Pagan animism could take forms with various extents to which it attributes minds to nature. Hypothetically, an animist might only regard one aspect of nature like trees as associated with/animated by some class of spirit, but they also could hold that literally every type of naturally occurring environmental object has its own spirit. At this point, animism is at least partly identical with panpsychism, the idea that all matter has some degree of consciousness. This means that animism and pansychism share the same glaring epistemological weakness. Both entail ideas that can have neither support nor confirmation under human epistemological limitations.
No matter how many hours one observes a tree, stone, or building (if artificial items of matter are added), short of something extremely unlikely, there will be not even the slightest evidence that there is a consciousness lurking behind the matter. The epistemological problems facing animism go beyond this, though. Not even fellow people can be proven to have their own minds--and they move, speak, and give other indications of conscious experience! If this is what directly watching other people react and seemingly think fails to prove, then it is even more hopeless to look to what appears inanimate in nature and suppose that it is actually conscious.
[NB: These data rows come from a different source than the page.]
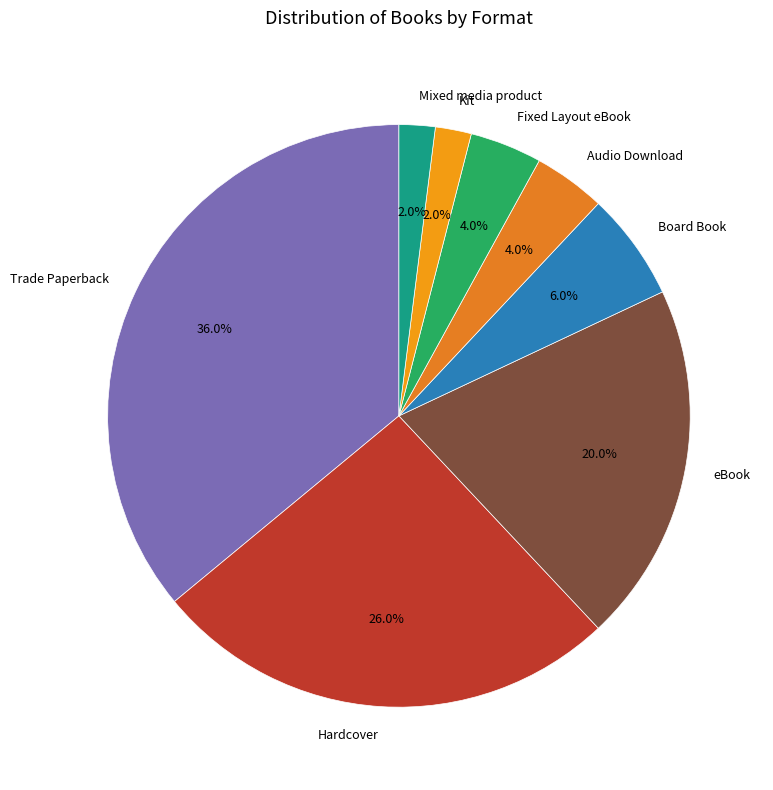

The Trade Paperback slice represents 36% of the pie. True or false?

True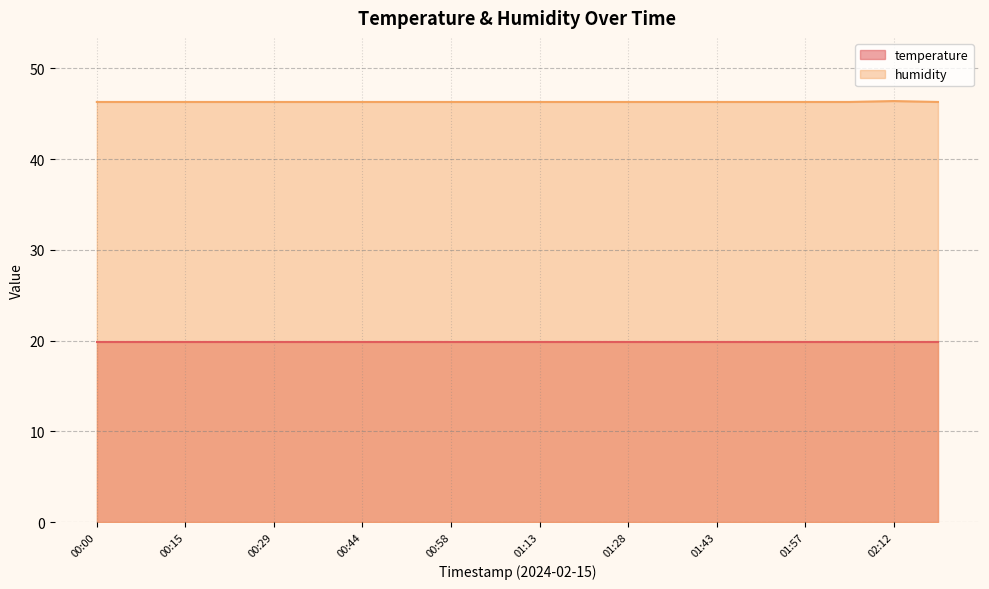

What is the ratio of the value at 00:00 to the value at 01:28?

1.0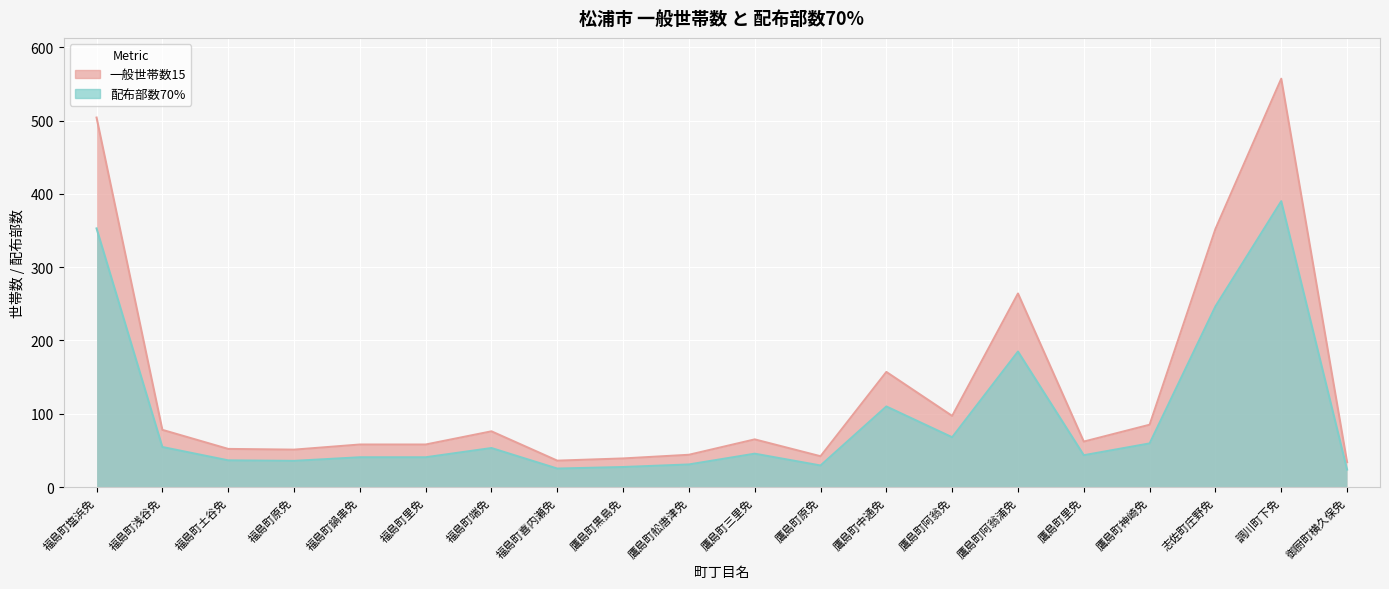

Which category has the lowest value in the 一般世帯数15 series?

御厨町横久保免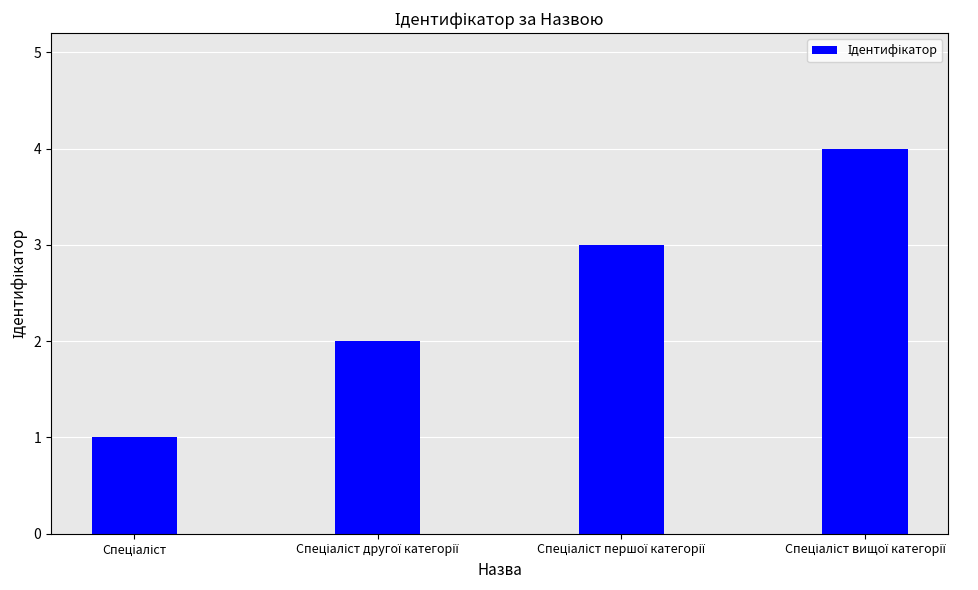

What is the difference between the maximum and minimum values?

3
Belief in animism of any kind is inevitably crippled by this. The metaphysical claims of animism by nature have no logical proof (as there is no way to prove that immobile structures in nature are inhabited by their own consciousnesses by either self-evidence or longer deduction) and no empirical support. Paganism likewise is not false by default like irrationalism or relativism due to contradiction and self-refutation, but there is nothing to even begin amassing evidence for it that falls short of logical proof. Just like the modern conceptions of panpsychism, pagan animism is at best unverifiable and at worst completely incorrect.